Gutierrez Mannix said the fear in Mexico specifically is giving bad actors the power to influence judicial decisions.
“In Mexico, that’s the fear, right? That a lot of the current elections are co-opted by dark money, by drug cartels,” he said. “And the moment the judiciary is open up to democracy and to elections, it will also be corrupted by drug cartels, right? Because what better opportunity, if you’re a criminal, than to have direct elections and be able to position those judges directly in the judiciary and then count on them in the future?”
Gutierrez Mannix said the pausing of diplomatic relations is more of a slap on the wrist than anything else.
“This is very symbolic. It doesn’t mean much. Staff is not being asked to leave. They’re not being asked to censor themselves,” he said. “The president is not going to talk to the ambassador directly until he wants to. It’s a way of applying pressure to the United States and to Canada while at the same not causing an international problem, but also at the same time gaining some public support.”
Despite the protests, Gutierrez Mannix said these reforms are widely popular.

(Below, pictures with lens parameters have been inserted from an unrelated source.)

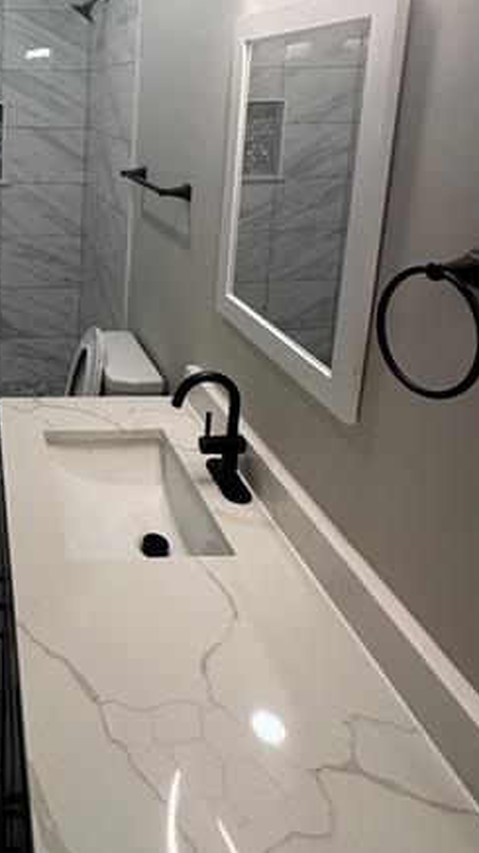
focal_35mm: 27
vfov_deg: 65.8
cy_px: 218
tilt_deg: -11.6
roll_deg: -1.1
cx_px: 2
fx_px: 610
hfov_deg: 38.2
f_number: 2.2
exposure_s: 1/120
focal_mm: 2.22
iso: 200
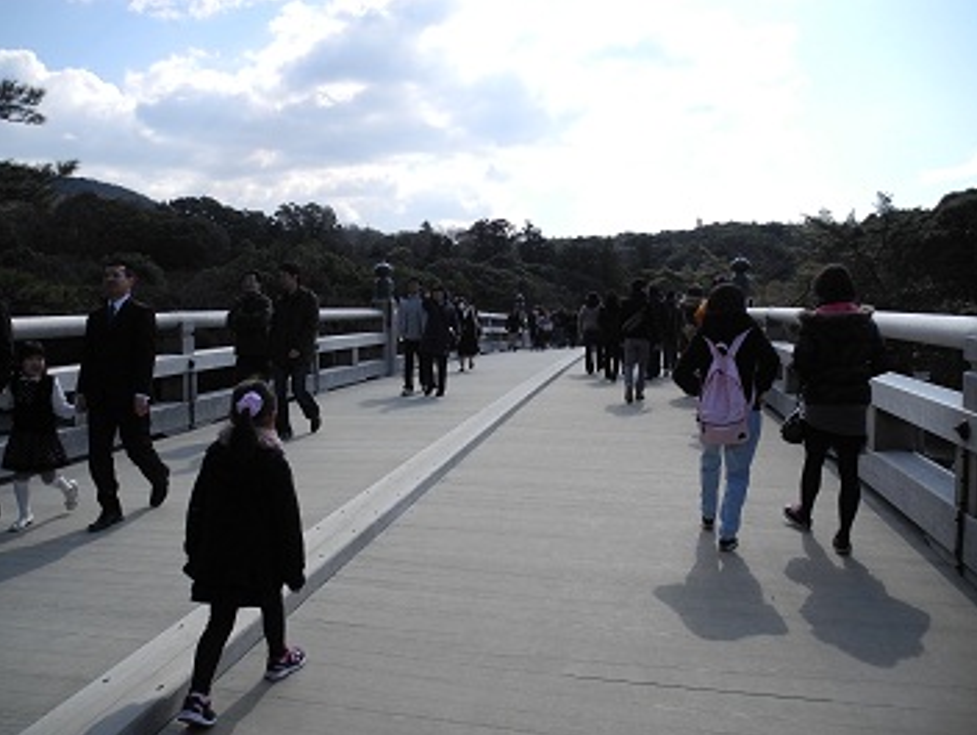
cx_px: 479
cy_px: 377
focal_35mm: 29
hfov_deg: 61.6
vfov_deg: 48.3
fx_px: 820
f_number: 2.8
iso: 100
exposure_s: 1/1700
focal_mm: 6
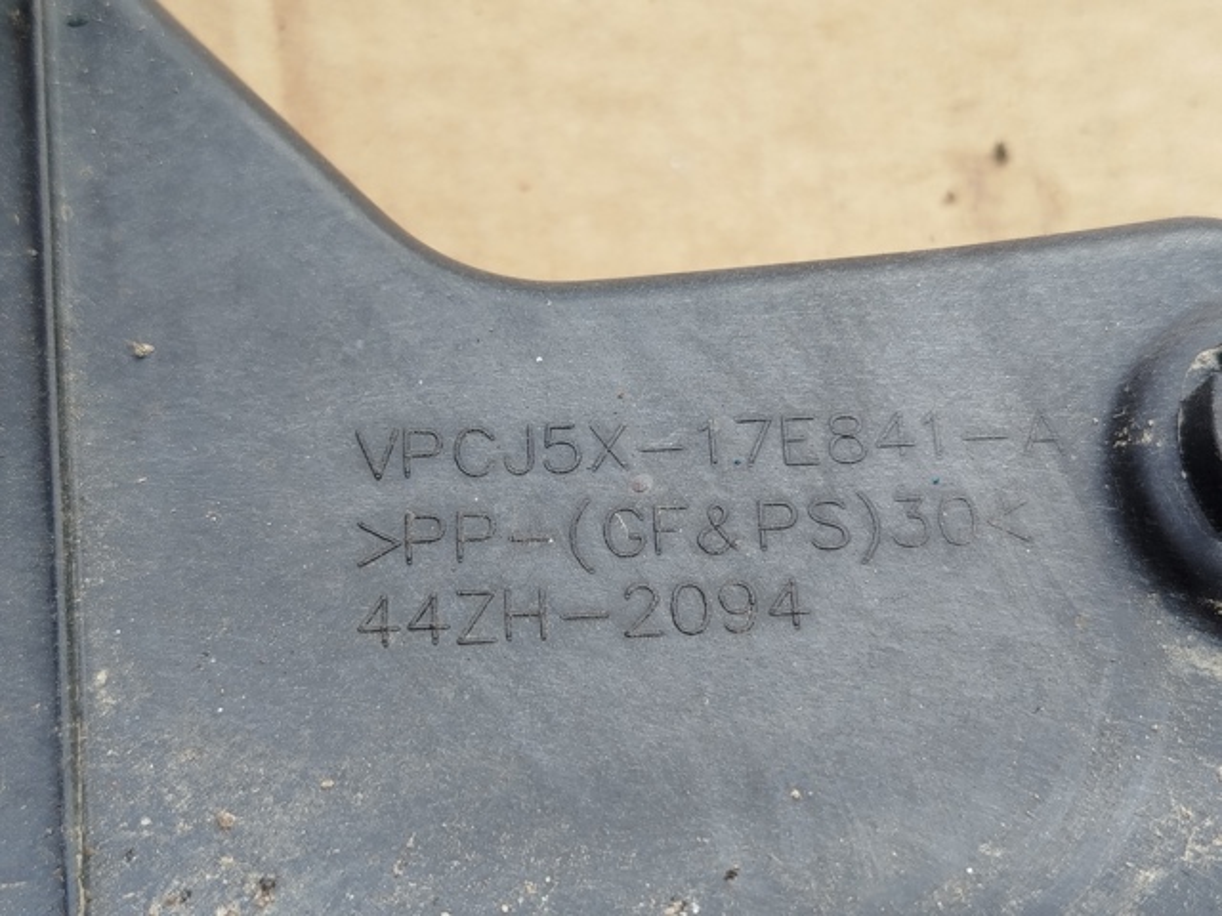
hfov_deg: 39.7
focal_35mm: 48
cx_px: 611
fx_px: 1694
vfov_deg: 30.3
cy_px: 458
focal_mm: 5.31
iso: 50
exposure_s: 1/100
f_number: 1.7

“Most people are actually in favor of the reform,” he said. “Most people think the judiciary is very corrupt and that it’s been co-opted by the very wealthy, and that it’s become a bureaucracy that’s not representative. And the president has been very good at weaving this message. At the same time, if he’s pausing the relationship but he’s not causing an international rift, it still gives him some popular values, some popular weight.”
This move also comes as López Obrador is about to end his six year term, and his successor, Claudia Sheinbaum, is set to take over the presidency on Oct. 1.
“One of the things that the president-elect Sheinbaum has been very strategic at doing is making sure that the thread of the story between López Obrador and her is not broken – that she’s seen as a continuation of this growing nationalism, too,” Gutierrez Mannix said.
“And so she, I think, is going to continue with this trend. But I think she’s going to be a bit more pragmatic, just because she does seem to be a much more pragmatic person. And also she historically has never taken very nationalistic positions.”
That said, Gutierrez Mannix said this is still a learning opportunity for U.S. officials in how to best conduct diplomatic relations with Mexico.
“It’s just going to be a precedent for the next U.S. president,” he said. “And so the next U.S. president will understand that Sheinbaum is a continuation of AMLO. And they really just have to be careful in what they say and what they say publicly for their diplomacy at the end of the day.”